● **Task details**: Keep the pictures out. Restate the entries below word for word.

*** Data records ***

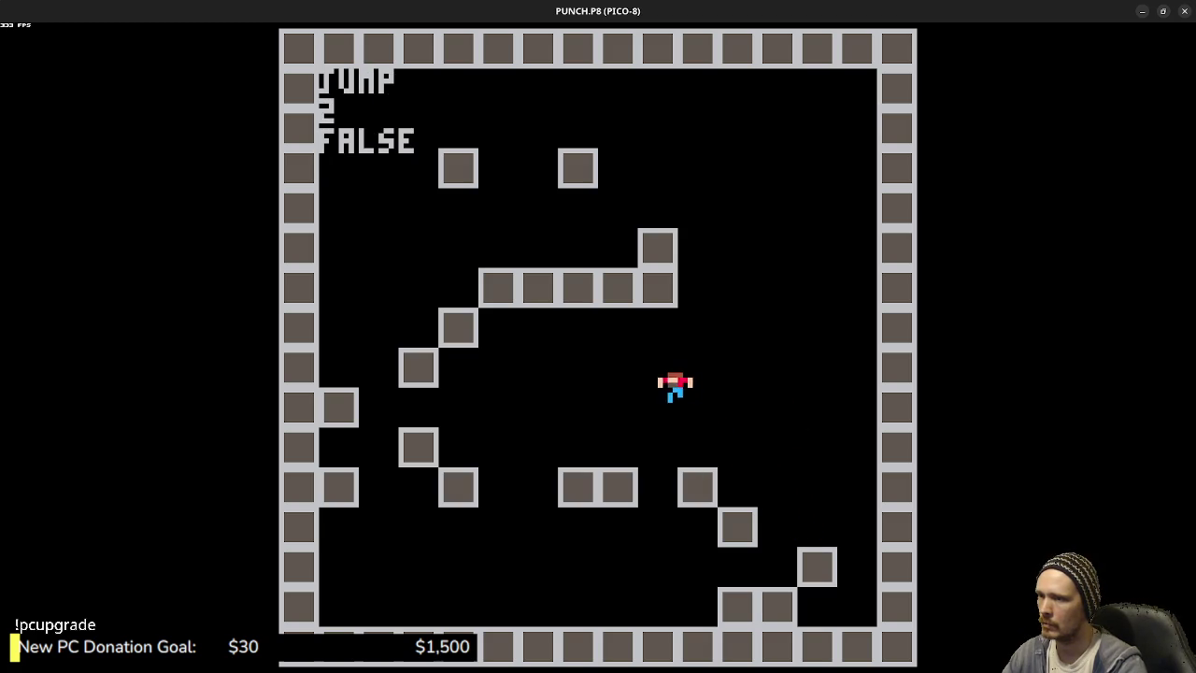
key("Right")
key("z")
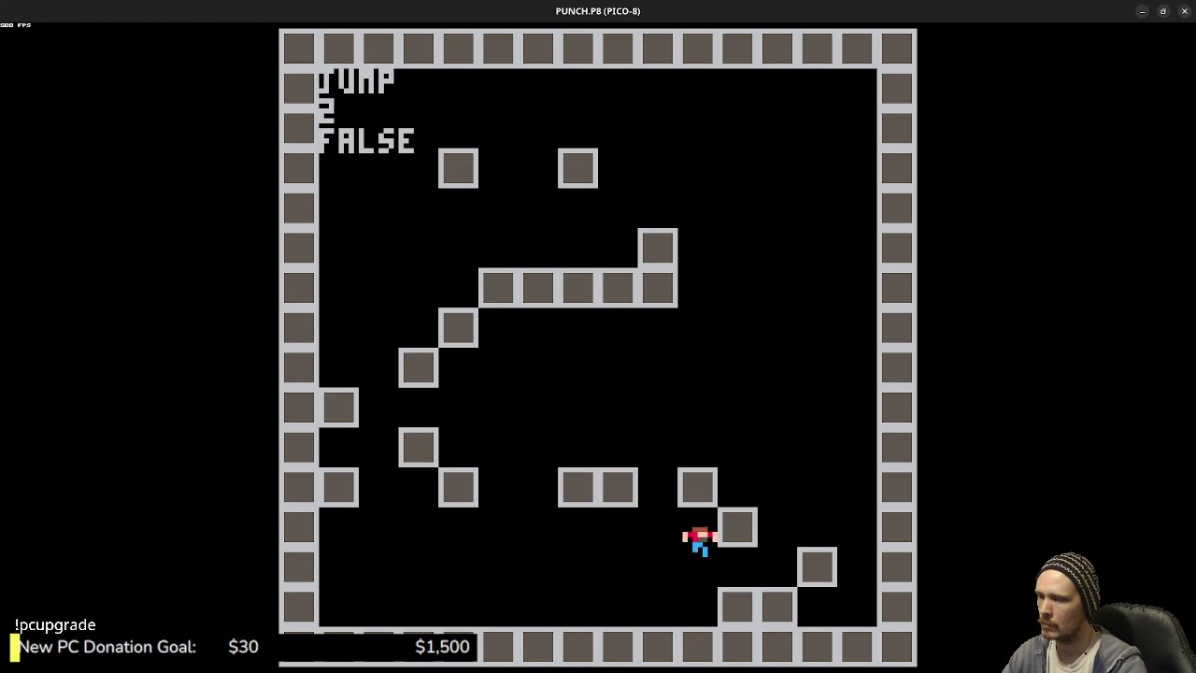
key("z")
key("Left")
key("z")
- Keep jumping between blocks across the level, then return to the code editor
key("z")
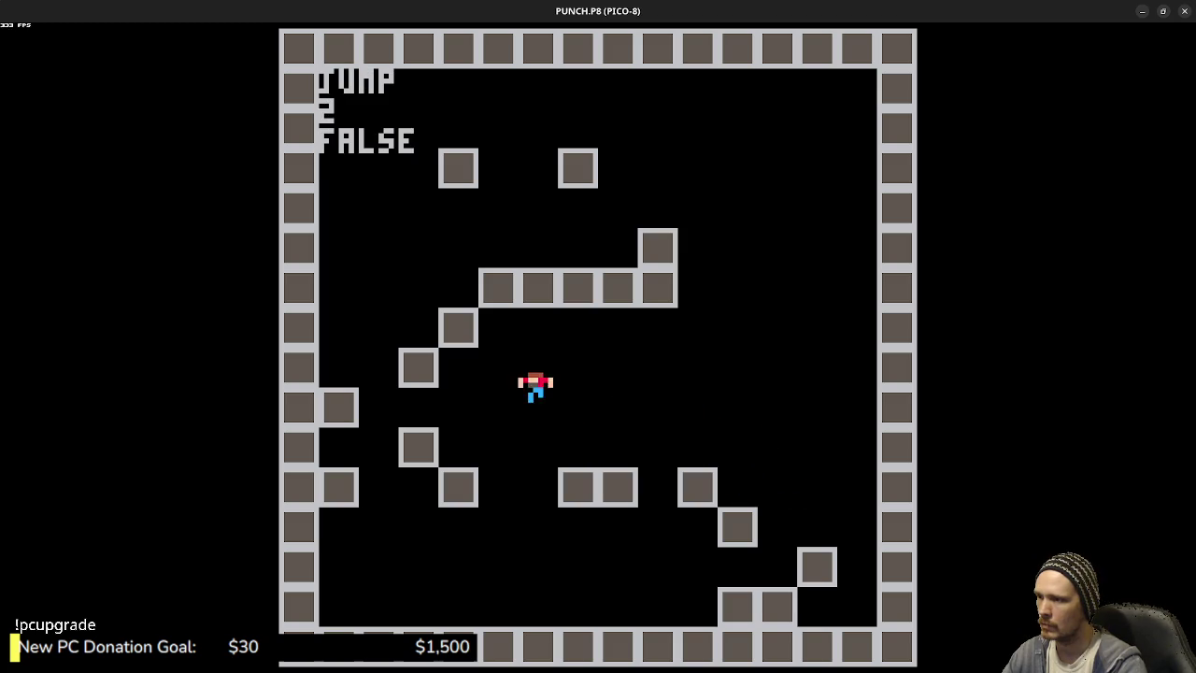
key("z")
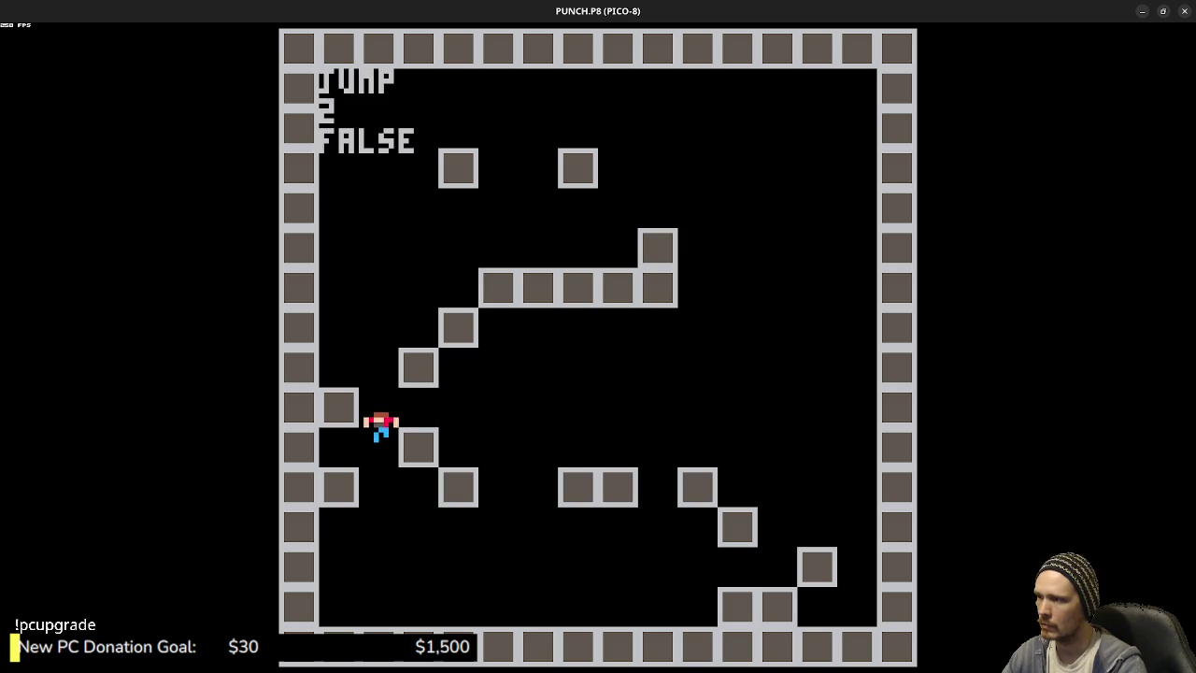
key("z")
key("z")
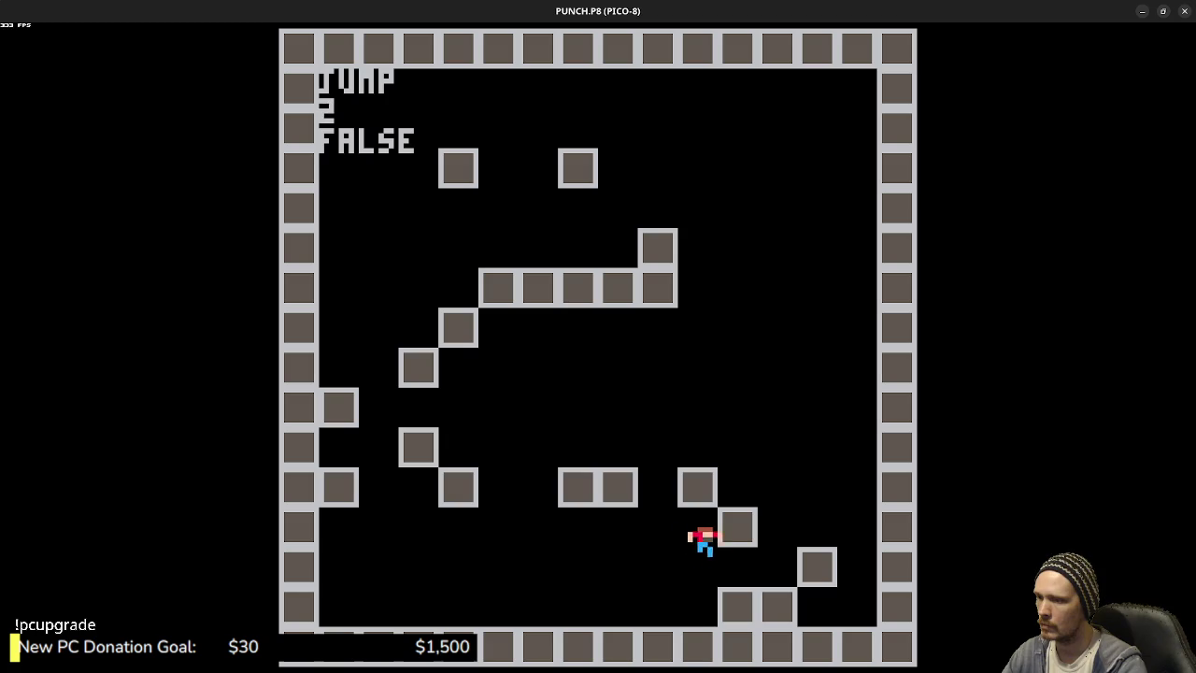
key("z")
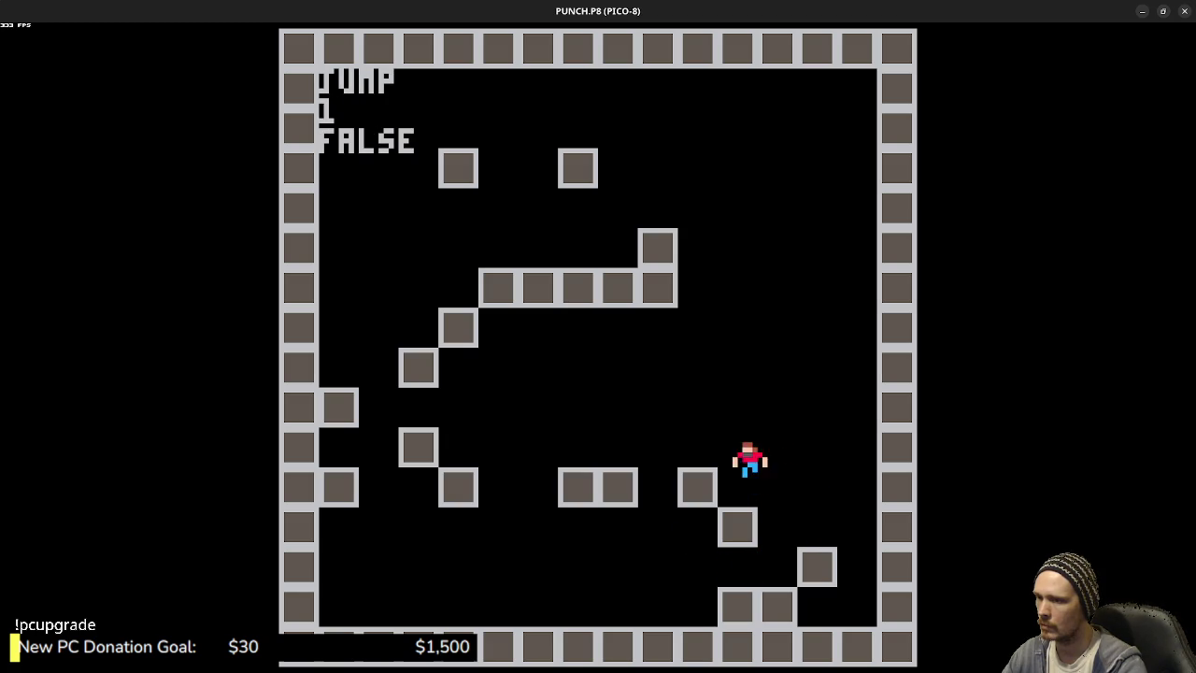
key("z")
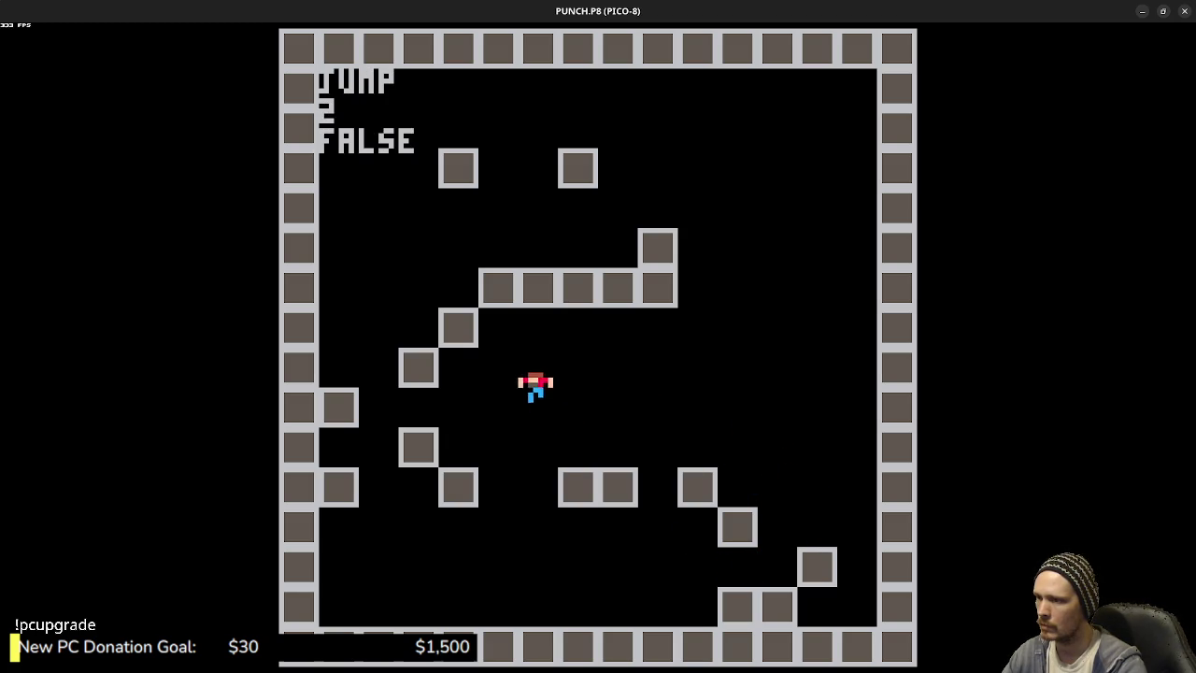
key("z")
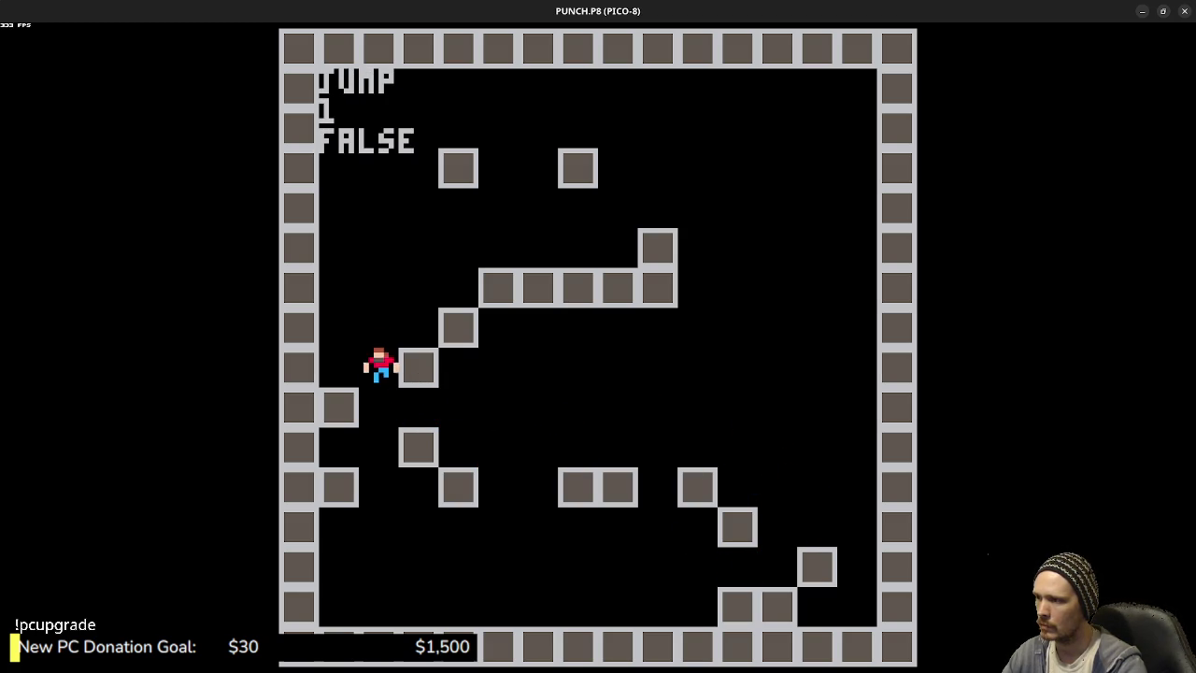
key("z")
key("Right")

*** End of Data records ***

● **Answer to this task**:
key("Right")
key("z")
key("z")
key("Left")
key("z")
- Keep jumping between blocks across the level, then return to the code editor
key("z")
key("z")
key("z")
key("z")
key("z")
key("z")
key("z")
key("z")
key("Right")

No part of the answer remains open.